- **The problem**: Through the line that contains "67, 185, 204)", return the data below exactly, starting at its first line; leave the rest out.

Stored data entries
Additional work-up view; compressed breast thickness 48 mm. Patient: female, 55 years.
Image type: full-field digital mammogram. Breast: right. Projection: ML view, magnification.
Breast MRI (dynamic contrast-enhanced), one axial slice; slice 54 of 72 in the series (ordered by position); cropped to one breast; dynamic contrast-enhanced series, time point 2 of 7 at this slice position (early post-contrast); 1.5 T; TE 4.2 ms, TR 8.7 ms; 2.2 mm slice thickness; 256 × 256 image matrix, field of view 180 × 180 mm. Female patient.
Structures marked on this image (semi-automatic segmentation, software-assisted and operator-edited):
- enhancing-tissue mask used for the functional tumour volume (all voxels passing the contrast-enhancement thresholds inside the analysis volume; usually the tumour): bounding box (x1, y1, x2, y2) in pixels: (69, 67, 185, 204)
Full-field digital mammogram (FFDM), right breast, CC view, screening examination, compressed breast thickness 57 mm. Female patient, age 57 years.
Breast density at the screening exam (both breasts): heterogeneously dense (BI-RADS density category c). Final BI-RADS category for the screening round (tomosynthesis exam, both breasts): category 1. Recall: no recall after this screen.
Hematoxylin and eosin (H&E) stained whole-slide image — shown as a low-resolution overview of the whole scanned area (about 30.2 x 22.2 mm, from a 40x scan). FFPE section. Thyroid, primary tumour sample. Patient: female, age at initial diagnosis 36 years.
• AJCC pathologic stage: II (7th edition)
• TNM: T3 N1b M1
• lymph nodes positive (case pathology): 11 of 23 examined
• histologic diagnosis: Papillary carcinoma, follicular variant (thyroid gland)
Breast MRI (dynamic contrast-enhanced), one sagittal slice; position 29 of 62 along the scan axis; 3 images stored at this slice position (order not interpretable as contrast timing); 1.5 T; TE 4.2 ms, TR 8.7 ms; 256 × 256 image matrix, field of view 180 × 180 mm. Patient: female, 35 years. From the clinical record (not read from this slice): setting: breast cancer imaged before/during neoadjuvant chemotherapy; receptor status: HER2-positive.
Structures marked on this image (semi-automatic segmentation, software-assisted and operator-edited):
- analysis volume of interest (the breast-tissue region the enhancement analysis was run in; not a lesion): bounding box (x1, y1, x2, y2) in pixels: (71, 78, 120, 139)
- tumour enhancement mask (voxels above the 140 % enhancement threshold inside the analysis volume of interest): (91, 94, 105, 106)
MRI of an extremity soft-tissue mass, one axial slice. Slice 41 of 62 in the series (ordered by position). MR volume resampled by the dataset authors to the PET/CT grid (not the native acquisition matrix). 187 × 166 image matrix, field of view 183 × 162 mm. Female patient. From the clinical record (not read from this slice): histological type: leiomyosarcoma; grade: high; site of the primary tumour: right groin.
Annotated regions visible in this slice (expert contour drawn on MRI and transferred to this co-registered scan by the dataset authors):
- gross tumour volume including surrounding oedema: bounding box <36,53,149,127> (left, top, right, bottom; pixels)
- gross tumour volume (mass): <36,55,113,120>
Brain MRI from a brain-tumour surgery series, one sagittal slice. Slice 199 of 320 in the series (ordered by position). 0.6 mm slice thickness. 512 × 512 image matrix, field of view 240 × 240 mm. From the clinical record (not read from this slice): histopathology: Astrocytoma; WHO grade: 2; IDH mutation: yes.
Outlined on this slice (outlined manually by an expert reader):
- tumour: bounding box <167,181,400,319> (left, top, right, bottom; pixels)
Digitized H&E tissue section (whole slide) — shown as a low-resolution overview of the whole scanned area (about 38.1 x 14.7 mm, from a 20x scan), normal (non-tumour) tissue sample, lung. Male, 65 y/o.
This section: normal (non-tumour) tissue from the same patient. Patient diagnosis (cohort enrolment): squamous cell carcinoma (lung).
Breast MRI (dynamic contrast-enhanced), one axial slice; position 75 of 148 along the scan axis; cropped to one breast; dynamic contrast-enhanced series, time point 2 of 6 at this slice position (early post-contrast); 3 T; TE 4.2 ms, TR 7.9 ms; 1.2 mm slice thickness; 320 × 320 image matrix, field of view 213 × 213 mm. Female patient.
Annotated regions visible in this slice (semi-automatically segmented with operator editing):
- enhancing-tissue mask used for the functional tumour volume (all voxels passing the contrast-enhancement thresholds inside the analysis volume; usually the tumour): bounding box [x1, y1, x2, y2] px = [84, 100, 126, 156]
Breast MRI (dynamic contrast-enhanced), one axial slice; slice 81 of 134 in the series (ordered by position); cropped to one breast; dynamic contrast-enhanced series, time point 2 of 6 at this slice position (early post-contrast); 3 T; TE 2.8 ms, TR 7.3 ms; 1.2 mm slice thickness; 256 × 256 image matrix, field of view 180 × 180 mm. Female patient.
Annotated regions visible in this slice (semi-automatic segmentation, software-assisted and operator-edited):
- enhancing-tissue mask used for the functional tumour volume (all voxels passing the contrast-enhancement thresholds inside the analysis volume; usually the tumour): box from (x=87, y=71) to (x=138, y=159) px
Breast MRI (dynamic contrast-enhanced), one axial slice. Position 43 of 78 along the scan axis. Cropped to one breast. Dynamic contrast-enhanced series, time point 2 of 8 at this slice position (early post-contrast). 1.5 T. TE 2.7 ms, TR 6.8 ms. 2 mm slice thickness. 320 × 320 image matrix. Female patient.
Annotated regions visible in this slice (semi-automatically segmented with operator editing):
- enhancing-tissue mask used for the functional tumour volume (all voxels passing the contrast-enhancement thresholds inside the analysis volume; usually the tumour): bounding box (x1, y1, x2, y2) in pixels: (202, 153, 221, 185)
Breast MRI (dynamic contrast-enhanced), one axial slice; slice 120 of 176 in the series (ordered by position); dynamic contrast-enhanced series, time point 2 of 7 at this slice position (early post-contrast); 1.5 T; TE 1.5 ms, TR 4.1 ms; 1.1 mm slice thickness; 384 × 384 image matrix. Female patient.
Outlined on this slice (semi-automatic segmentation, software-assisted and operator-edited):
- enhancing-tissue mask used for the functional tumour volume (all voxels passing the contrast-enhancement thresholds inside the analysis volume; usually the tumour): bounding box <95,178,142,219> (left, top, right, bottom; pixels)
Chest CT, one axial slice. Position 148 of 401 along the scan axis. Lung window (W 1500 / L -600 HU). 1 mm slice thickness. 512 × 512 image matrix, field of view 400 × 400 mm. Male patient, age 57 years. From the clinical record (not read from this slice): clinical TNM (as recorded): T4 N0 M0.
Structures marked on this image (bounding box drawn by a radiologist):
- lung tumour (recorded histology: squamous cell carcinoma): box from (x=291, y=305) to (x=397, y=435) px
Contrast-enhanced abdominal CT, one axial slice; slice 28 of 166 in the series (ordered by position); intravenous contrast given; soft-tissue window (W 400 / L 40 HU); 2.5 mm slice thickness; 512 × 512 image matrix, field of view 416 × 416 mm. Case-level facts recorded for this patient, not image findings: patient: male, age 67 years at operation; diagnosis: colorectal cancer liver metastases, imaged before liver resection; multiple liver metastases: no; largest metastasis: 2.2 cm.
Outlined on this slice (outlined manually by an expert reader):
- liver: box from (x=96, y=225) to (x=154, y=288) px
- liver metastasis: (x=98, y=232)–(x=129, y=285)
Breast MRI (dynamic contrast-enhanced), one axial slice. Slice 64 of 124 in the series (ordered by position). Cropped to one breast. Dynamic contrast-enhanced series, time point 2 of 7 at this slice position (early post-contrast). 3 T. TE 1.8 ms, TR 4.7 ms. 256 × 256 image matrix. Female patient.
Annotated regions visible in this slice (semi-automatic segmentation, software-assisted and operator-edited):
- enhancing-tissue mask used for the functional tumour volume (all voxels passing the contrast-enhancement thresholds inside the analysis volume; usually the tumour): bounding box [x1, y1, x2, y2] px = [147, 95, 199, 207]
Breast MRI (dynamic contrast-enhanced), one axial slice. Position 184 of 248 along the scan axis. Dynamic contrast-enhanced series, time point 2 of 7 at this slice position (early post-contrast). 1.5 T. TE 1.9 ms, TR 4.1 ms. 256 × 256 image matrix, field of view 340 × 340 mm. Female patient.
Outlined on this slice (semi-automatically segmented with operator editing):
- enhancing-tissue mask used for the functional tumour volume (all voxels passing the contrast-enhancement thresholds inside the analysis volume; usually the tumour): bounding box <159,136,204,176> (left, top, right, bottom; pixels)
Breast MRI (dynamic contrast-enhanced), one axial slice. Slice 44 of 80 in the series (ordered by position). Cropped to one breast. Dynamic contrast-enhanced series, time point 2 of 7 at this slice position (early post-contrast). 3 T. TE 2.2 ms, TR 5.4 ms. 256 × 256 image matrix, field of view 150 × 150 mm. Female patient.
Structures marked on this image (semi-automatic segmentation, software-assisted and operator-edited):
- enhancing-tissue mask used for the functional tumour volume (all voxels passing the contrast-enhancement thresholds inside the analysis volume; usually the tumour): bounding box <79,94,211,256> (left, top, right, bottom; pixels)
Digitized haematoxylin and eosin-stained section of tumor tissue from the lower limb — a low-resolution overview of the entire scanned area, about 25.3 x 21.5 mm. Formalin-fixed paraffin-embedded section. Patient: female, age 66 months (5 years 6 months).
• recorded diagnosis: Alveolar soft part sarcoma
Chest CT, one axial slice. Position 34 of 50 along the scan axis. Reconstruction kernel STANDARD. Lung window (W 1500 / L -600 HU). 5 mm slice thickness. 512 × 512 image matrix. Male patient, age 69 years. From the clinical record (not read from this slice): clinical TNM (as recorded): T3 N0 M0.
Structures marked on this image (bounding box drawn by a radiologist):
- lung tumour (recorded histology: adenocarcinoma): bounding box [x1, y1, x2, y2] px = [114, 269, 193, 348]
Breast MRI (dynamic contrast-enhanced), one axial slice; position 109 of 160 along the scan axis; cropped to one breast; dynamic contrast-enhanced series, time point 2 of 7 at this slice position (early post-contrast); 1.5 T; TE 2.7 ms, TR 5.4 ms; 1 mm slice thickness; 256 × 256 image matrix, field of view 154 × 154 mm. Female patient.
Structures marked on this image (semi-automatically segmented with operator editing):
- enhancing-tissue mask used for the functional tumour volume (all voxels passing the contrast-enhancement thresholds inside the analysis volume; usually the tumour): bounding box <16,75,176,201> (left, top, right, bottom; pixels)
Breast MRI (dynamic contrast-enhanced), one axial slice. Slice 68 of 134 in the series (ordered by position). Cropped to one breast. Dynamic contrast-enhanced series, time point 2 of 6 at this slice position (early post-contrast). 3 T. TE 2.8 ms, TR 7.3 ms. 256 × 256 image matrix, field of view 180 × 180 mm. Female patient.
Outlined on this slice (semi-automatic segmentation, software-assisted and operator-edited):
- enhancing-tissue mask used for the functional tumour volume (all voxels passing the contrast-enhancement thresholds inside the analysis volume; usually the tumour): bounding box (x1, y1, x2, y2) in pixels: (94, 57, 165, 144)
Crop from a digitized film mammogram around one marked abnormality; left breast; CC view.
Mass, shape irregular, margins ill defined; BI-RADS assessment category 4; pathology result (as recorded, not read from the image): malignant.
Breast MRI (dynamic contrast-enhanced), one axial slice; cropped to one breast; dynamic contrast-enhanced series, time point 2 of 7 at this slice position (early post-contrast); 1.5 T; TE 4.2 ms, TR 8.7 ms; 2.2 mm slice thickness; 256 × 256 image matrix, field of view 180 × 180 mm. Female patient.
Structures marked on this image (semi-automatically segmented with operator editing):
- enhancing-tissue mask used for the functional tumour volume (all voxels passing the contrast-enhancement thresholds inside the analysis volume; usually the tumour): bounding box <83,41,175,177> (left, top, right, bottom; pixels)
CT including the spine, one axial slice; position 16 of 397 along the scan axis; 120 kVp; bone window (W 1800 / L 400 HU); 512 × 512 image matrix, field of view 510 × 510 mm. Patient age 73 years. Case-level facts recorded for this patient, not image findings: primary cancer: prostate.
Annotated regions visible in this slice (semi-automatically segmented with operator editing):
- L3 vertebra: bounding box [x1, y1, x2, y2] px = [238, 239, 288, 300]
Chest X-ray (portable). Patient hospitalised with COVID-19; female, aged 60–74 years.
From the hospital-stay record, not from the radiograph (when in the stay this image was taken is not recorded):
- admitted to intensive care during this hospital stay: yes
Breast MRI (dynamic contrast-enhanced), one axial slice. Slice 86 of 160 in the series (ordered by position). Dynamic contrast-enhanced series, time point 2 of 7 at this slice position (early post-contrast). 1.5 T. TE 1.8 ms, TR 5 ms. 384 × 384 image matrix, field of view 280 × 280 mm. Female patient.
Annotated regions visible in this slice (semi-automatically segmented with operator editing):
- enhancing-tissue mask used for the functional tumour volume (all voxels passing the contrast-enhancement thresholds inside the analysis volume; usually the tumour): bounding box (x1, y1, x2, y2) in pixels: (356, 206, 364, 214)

- **Answer space**:
Additional work-up view; compressed breast thickness 48 mm. Patient: female, 55 years.
Image type: full-field digital mammogram. Breast: right. Projection: ML view, magnification.
Breast MRI (dynamic contrast-enhanced), one axial slice; slice 54 of 72 in the series (ordered by position); cropped to one breast; dynamic contrast-enhanced series, time point 2 of 7 at this slice position (early post-contrast); 1.5 T; TE 4.2 ms, TR 8.7 ms; 2.2 mm slice thickness; 256 × 256 image matrix, field of view 180 × 180 mm. Female patient.
Structures marked on this image (semi-automatic segmentation, software-assisted and operator-edited):
- enhancing-tissue mask used for the functional tumour volume (all voxels passing the contrast-enhancement thresholds inside the analysis volume; usually the tumour): bounding box (x1, y1, x2, y2) in pixels: (69, 67, 185, 204)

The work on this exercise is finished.